Il s’agit de faire du Mali notre seule priorité. Il s’agit de ne plus perdre de temps dans des polémiques stériles, nous sommes engagés dans une course contre la montre et chaque seconde qui passe complique davantage les solutions requises.
Il s’agit de se focaliser sur l’essentiel c’est-à-dire notre intégrité territoriale et notre démocratie.
Nous devons impérativement nous mettre d’accord entre enfants d’un même pays et faire montre de responsabilité en même temps que d’une volonté et d’une détermination sans faille.
Ce que notre attachement à notre pays, à notre intégrité territoriale, à l’unité de notre nations nous commande aujourd’hui, ce que les populations du Nord, nos compatriotes qui souffrent le martyr, ce que nos centaines de milliers de déplacés et de réfugiés nous demandent aujourd’hui c’est d’être unis et solidaires devant l’adversité.
C’est de créer autour de notre armée un climat de confiance et une union sacrée pour arriver à la réconcilier avec elle même, à la reconstruire, à l’équiper et à la mettre dans toutes les conditions pour qu’elle puisse mener à bien sa mission de libération des territoires occupés.
Alors unissons-nous pour sauver notre Patrie. Unissons-nous pour préserver notre démocratie.
C’est l’appel vibrant que je vous lance, Maliennes et Maliens du Nord, du Sud, de l’Est et de l’Ouest.
Mes chers compatriotes,
Il n’y a aucune raison de désespérer. Nous sommes un Peuple digne, un Peuple courageux. Tous ensemble nous relèverons tous les défis aux quels nous sommes confrontés.

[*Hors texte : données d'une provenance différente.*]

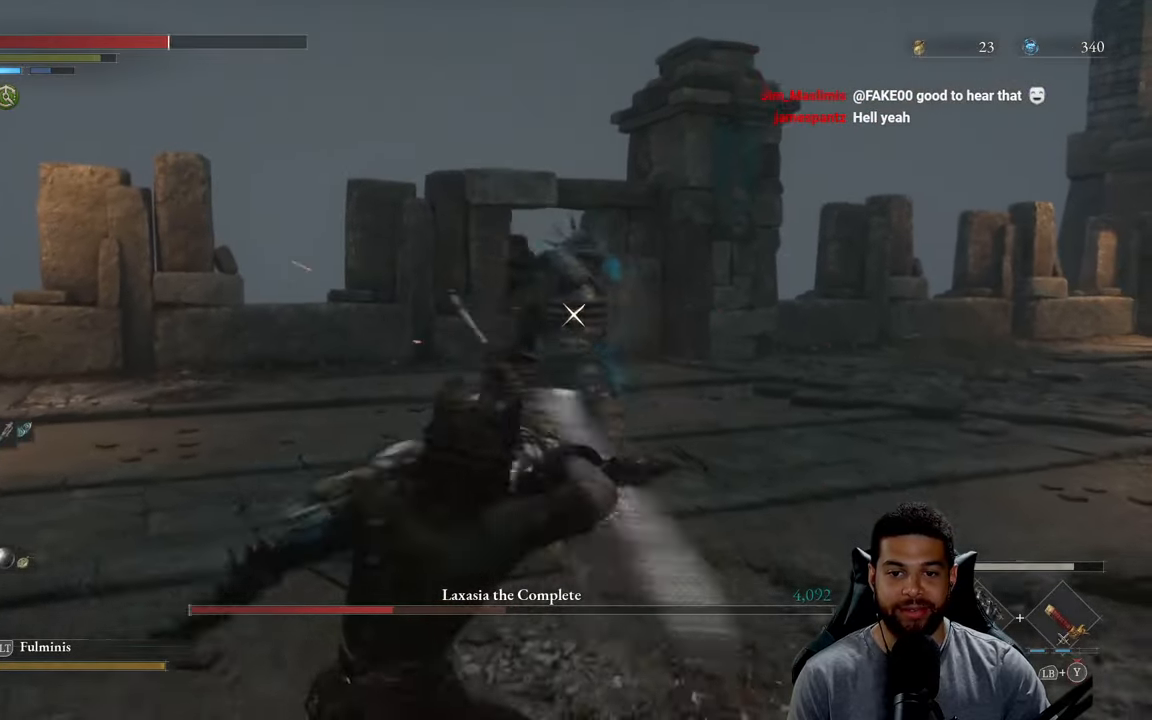
{"buttons": ["L1"], "left_stick": "up-left", "right_stick": "center", "events": [[134, "left_stick", "up"], [384, "left_stick", "up-left"], [400, "L1", "down"]]}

Nous pouvons le faire et nous le ferons avec la grâce d’Allah.
Et si vous nous faites confiance nous étonnerons plus d’un par la rapidité avec laquelle cette crise sera résolue !!
Je vous en donne l’assurance, dans très peu de temps, le Mali sera débarrassé de l’irrédentisme, du narcotrafic et du terrorisme religieux, de toutes les formes d’insécurité qui mettent en danger la paix des citoyens.
Notre pays reviendra à lui-même. Il redeviendra lui-même : un pays d’accueil pour tout le monde, un pays de tolérance pour les religions, un pays qui ne sera plus une menace pour ses voisins, un pays qui élira bientôt son futur Président à l’issue d’élections irréprochables.
Tous nous devons en faire le serment ici et maintenant car une telle mission n’est pas au dessus des moyens du Grand Peuple que nous sommes et pour le Mali, je le répète ici j’accepterai, pour ma part, tous les sacrifices !
Merci pour votre confiance, merci pour votre sollicitude, merci pour votre patience.
Vive le Mali éternel, un et indivisible !
Que le Tout Puissant nous inspire et qu’Il protège et bénisse le Mali.